Repeat word for word the part of the slingshot ammo thread below, starting at "## Berkshire bred" and ending at "worth the money.".

SOURCE TEXT -
◇ ◇ ◇

Zinc BBs, 9bucks for 6000.........and a red-oak flat top slingshot with #64 sterling bands, im good for a long time.


----------



## Thirston (Jan 14, 2012)

strikewzen said:


> plastic BBs 15 per 2000 0.45grams 90% recovery rate at home (splits when hit target) i love plastic BBs!


I'm getting a small PeeWee shooter from A+ slingshots this week and have been thinking about using regular BBs or .25" steel shot. Perhaps these plastic BBs would be an alternative?

Are you using something like these?
http://www.airsoftat...Bag_p/65524.htm

Thanks for your help


----------



## SlingDaddy (Sep 24, 2012)

bosh said:


> I shoot targets with steel 9.5mm at £14.99 for 500, indoors 7m I use marbles£1 for 50, I bought a mould for £20 does 22x 12.7mm leads per cast for hunting, but buy 9.5mm lead £15 for 200, butterly shooting pheasants, also use 16mm lead which is free from a good lad on another site. YOU RULE LARD!


Where did you get your mould from? Mine only does 10 at a time and doubling up would speed casting no end.


----------



## Northerner (Nov 9, 2010)

Last year I bought 25# of 3/8 steel from Royal Steel Ball. That's a bit more than 3000 balls. Cost was $58.00USd shipped. It works out to less than 2 cents a ball. If I ordered 1/2" steel the cost would have worked out to just over 4 cents a ball.

Cheers,

Northerner


----------



## Berkshire bred (Mar 4, 2012)

i spend a reosonable amount considering i am only 15 but i also try to recover whatever ammo i can but in my opinion for the fun that i get out of shooting it is worth the money.


----------



## SlingDaddy (Sep 24, 2012)

More than I'd like, but I do quite a bit of stump shooting and don't recover much.

I'm working on a new portable catchbox at the moment, so hopefully will reuse more ammo in future.


----------

◇ ◇ ◇

Stored records
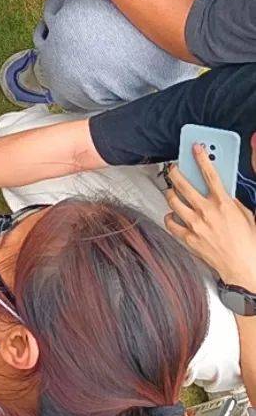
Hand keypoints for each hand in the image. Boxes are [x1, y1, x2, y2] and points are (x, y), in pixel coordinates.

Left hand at [165, 145, 255, 290]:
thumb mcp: (245, 215)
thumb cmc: (246, 243)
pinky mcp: (188, 238)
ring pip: (173, 200)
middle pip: (183, 184)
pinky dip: (170, 216)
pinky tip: (173, 215)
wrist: (243, 267)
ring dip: (170, 193)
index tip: (195, 148)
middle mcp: (206, 212)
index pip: (209, 174)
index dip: (201, 157)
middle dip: (175, 172)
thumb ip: (232, 200)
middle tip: (173, 168)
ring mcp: (195, 225)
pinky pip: (170, 222)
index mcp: (223, 203)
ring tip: (172, 191)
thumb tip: (222, 191)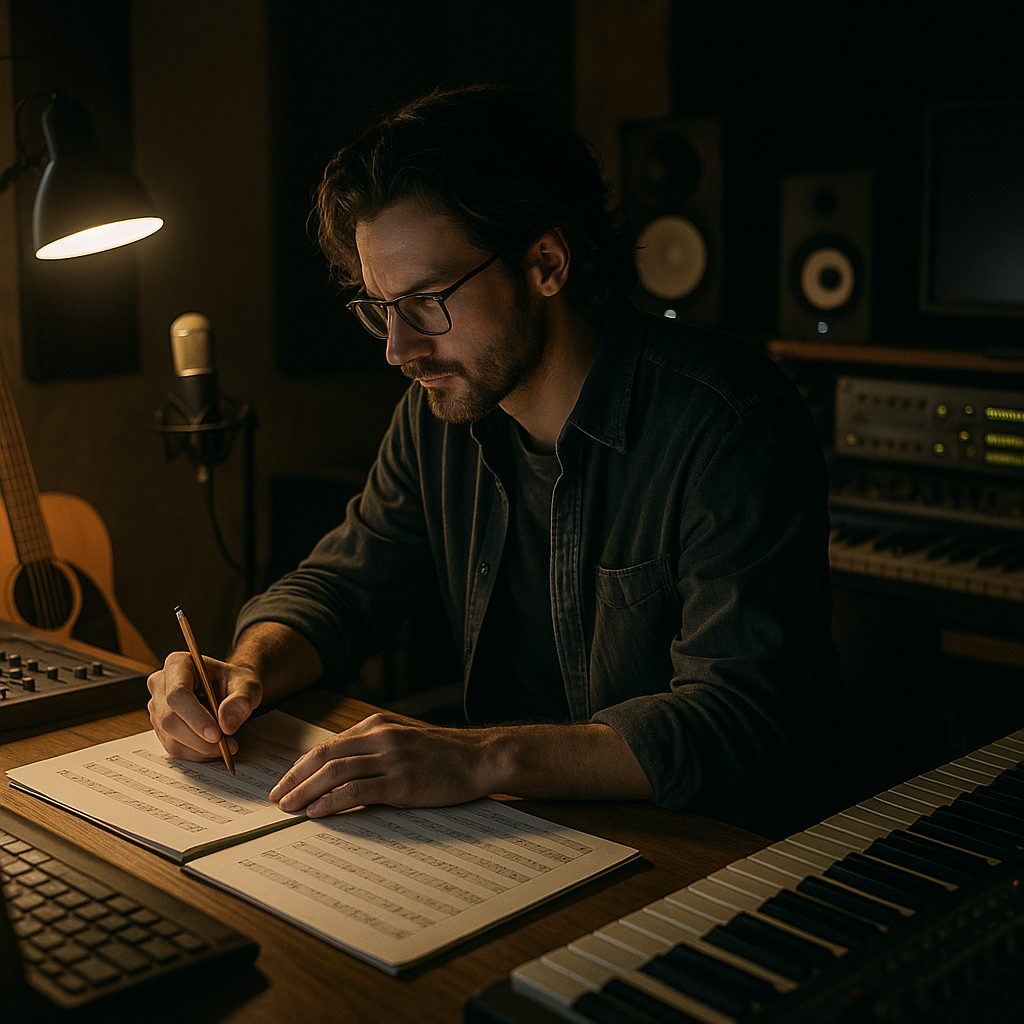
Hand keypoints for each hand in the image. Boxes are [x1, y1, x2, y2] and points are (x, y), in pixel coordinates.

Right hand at [147, 651, 261, 760]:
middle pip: (169, 719)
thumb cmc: (234, 682)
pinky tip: (213, 749)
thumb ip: (241, 700)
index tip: (217, 734)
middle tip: (226, 745)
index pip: (177, 694)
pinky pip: (173, 747)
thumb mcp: (247, 685)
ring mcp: (157, 707)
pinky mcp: (160, 726)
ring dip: (199, 748)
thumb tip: (226, 724)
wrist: (229, 688)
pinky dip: (195, 753)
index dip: (195, 717)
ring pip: (170, 737)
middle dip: (199, 738)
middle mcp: (161, 684)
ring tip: (226, 746)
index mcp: (178, 664)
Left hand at [269, 712, 497, 815]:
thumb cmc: (444, 755)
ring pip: (335, 772)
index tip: (285, 782)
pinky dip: (331, 802)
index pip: (329, 745)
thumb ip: (376, 749)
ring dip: (306, 791)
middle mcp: (381, 737)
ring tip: (289, 808)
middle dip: (295, 778)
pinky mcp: (402, 781)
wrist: (481, 758)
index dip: (302, 765)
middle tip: (277, 797)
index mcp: (378, 725)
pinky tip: (317, 813)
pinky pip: (357, 791)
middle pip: (325, 756)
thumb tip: (341, 771)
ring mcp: (392, 758)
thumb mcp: (405, 740)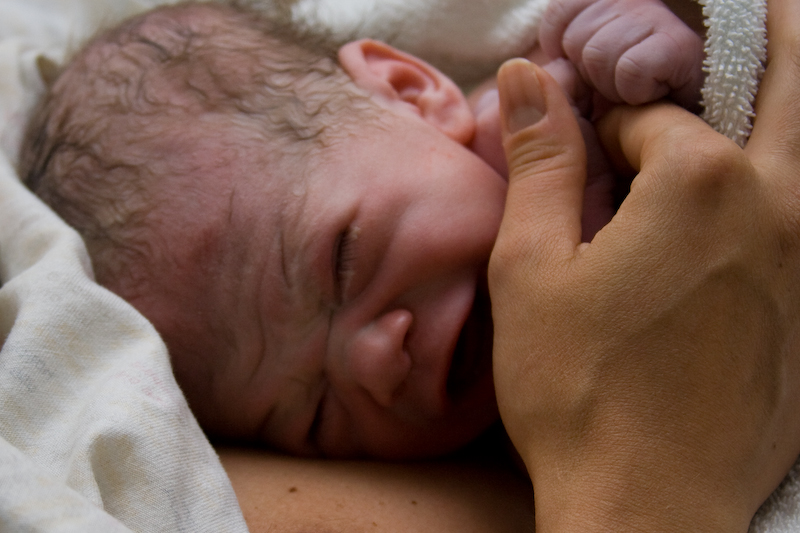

◇ ◇ ◇

RESULT OF THIS TASK -
## Berkshire bred (Mar 4, 2012)

i spend a reosonable amount considering i am only 15 but i also try to recover whatever ammo i can but in my opinion for the fun that i get out of shooting it is worth the money.